Synopses & Reviews
This “powerful and disturbing history” exposes how American governments deliberately imposed racial segregation on metropolitan areas nationwide (New York Times Book Review).
Widely heralded as a “masterful” (Washington Post) and “essential” (Slate) history of the modern American metropolis, Richard Rothstein’s The Color of Law offers “the most forceful argument ever published on how federal, state, and local governments gave rise to and reinforced neighborhood segregation” (William Julius Wilson).

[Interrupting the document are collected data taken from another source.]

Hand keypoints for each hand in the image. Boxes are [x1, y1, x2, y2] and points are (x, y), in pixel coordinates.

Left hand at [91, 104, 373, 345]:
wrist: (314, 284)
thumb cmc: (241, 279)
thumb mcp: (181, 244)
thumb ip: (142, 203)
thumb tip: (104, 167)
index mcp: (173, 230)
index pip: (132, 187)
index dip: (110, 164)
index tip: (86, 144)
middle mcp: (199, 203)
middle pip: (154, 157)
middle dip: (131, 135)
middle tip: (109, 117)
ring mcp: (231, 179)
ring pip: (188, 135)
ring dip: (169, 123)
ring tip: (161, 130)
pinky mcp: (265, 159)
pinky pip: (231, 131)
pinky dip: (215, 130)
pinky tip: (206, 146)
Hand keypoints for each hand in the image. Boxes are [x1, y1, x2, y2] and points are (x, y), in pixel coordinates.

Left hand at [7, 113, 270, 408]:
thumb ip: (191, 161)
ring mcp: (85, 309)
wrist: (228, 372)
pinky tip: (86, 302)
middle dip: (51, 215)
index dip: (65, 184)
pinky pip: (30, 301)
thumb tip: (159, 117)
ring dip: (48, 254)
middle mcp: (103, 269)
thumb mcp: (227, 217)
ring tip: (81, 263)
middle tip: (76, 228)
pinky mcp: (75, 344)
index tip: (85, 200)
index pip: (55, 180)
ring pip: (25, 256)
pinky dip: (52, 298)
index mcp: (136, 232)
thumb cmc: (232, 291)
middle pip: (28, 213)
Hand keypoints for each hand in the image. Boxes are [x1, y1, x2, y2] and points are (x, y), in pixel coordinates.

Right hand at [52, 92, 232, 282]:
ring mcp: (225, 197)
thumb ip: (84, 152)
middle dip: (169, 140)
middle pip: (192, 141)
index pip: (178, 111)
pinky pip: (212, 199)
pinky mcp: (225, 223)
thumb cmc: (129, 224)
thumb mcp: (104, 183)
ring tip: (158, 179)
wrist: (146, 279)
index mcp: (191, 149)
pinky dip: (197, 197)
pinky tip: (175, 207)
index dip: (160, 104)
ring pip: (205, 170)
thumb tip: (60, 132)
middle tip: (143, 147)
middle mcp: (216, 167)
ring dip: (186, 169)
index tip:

Exploding the myth of de facto segregation arising from private prejudice or the unintended consequences of economic forces, Rothstein describes how the American government systematically imposed residential segregation: with undisguised racial zoning; public housing that purposefully segregated previously mixed communities; subsidies for builders to create whites-only suburbs; tax exemptions for institutions that enforced segregation; and support for violent resistance to African Americans in white neighborhoods. A groundbreaking, “virtually indispensable” study that has already transformed our understanding of twentieth-century urban history (Chicago Daily Observer), The Color of Law forces us to face the obligation to remedy our unconstitutional past.
Review
"Rothstein's comprehensive and engrossing book reveals just how the U.S. arrived at the 'systematic racial segregation we find in metropolitan areas today, ' focusing in particular on the role of government." -Publishers Weekly (starred review)
"Masterful....The Rothstein book gathers meticulous research showing how governments at all levels long employed racially discriminatory policies to deny blacks the opportunity to live in neighborhoods with jobs, good schools and upward mobility." -Jared Bernstein, Washington Post
"Essential....Rothstein persuasively debunks many contemporary myths about racial discrimination." -Rachel M. Cohen, Slate
About the Author
Richard Rothstein is a research associate of the Economic Policy Institute and a Fellow at the Thurgood Marshall Institute of the NAACP Legal Defense Fund. He lives in California, where he is a Fellow of the Haas Institute at the University of California–Berkeley.